Да, не признают они на земле института собственности и этим действительно чужды буржуа и тем коммунистам, которые имеют дачи и автомобили. Всё, что блатные встречают на жизненном пути, они берут как своё (если это не слишком опасно). Даже когда у них всего вдоволь, они тянутся взять чужое, потому что приедчив вору некраденый кусок. Отобранное из одёжки они носят, пока не надоест, пока внове, а вскоре проигрывают в карты. Карточная игра ночами напролёт приносит им самые сильные ощущения, и тут они далеко превзошли русских дворян прошлых веков. Они могут играть на глаз (и у проигравшего тут же вырывают глаз), играть под себя, то есть проигрывать себя для неестественного употребления. Проигравшись, объявляют на барже или в бараке шмон, ещё находят что-нибудь у фраеров, и игра продолжается.

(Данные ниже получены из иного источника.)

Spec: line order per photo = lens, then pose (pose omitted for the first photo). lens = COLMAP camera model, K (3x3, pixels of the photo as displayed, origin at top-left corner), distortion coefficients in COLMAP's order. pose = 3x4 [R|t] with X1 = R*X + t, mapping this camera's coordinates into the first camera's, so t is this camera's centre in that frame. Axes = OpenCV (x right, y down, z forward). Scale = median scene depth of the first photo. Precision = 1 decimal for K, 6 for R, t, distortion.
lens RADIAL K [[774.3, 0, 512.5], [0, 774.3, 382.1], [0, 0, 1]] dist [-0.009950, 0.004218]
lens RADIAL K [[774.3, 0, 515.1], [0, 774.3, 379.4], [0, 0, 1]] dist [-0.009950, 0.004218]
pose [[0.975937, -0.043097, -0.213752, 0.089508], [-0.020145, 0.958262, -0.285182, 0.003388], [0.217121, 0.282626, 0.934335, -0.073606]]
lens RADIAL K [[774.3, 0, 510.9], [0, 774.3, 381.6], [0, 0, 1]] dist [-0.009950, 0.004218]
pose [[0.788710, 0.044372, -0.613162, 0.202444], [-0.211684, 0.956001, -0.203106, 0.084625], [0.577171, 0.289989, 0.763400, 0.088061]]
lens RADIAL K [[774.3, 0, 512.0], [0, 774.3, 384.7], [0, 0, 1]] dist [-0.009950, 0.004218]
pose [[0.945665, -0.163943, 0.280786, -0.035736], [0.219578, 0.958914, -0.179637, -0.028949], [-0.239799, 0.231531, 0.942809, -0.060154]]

Затем, блатные не любят трудиться, но почему они должны любить труд, если кормятся, поятся и одеваются без него? Конечно, это мешает им сблизиться с рабочим классом (но так ли уж любит трудиться и рабочий класс? не из-за горьких ли денег он напрягается, не имея других путей заработать?). Блатные не только не могут «увлечься азартом труда», но труд им отвратителен, и они умеют это театрально выразить. Например, попав на сельхозкомандировку и вынужденные выйти за зону сгребать вику с овсом на сено, они не просто сядут отдыхать, но соберут все грабли и вилы в кучу, подожгут и у этого костра греются. (Социально-чуждый десятник! – принимай решение…)
Тщетно пытались заставить их воевать за Родину, у них родина – вся земля. Мобилизованные урки ехали в воинских эшелонах и напевали, раскачиваясь: «Наше дело правое! – Наше дело левое! – Почему все драпают? – ды-да почему?» Потом воровали что-нибудь, арестовывались и родным этапом возвращались в тыловую тюрьму. Даже когда уцелевшие троцкисты подавали заявления из лагерей на фронт, урки не подавали.